What’s new: A team put together an end-to-end architecture that segments images into regions and feeds them into existing text extraction networks. The system outputs boxes containing the extracted text.
Key insights: The approach is twofold: Segment, then extract. The team, led by Pranay Dugar, found that:
- Segmenting an image into regions before extracting text simplifies the task by minimizing background noise and handling varied text styles separately.
- Using an ensemble of text extraction networks improves the performance of an end-to-end system. And the ensemble can work in parallel, so it’s exceptionally fast.
How it works: The system segments images by creating and classifying superpixels: groups of adjacent pixels of similar color and intensity. It feeds them into pretrained text extraction networks and merges the outputs.

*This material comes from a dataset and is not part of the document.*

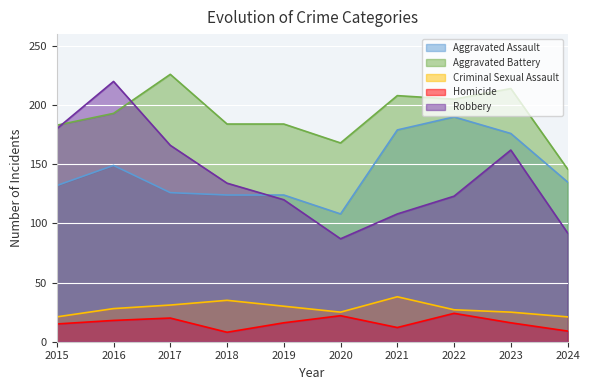

At which category does Aggravated Assault reach its first local peak?

2016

- To generate superpixels, the authors dilate homogeneous regions by convolving the image in the following way: As the kernel slides over the image, the pixel value at the center is replaced by the maximum value of the region overlapping the kernel. Higher pixel values fill in neighboring lower pixel values, which expands foreground regions (i.e., text) and shrinks background regions (gaps between objects).
- To classify superpixels, the authors create vectors composed of the mean, standard deviation, and energy of filters at various scales and orientations. Vectors close in Euclidean distance correspond to the same text region. Superpixels are grouped by maximizing the probability that they belong together.

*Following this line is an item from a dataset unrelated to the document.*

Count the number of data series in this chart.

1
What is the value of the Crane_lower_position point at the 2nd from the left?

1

- To extract text, the authors run TextBoxes and TextBoxes++ models pretrained on the ICDAR 2013 data set of photos depicting commercial packaging, business signs, and the like. They prune redundant text boxes from the two models by keeping the one with the highest confidence score.
Results: The system is competitive with earlier methods on ICDAR 2013. But it excels with so-called high-entropy images that are unusually complex. It improves both precision (the proportion of predictions that are correct) and recall (the proportion of correct labels predicted) by 10 percent on the authors' own Walmart High Entropy Images data set.
Why it matters: Extracting words from images containing multiple text-bearing objects is difficult. The letters may be poorly lit, slanted at an angle, or only partially visible. Jumbled together, they can give a computer vision system fits. Segmenting text regions and then using the ensemble of text-extraction models makes the problem more tractable.
Takeaway: In a world increasingly crowded with signs, symbols, and messages, applications of such technology are numerous. It could mean efficient creation of digital restaurant menus from physical copies, or an agent that lets you know when an ice cream truck passes your house. It gives machines a way to read words in chaotic environments — and possibly new ways to communicate with us.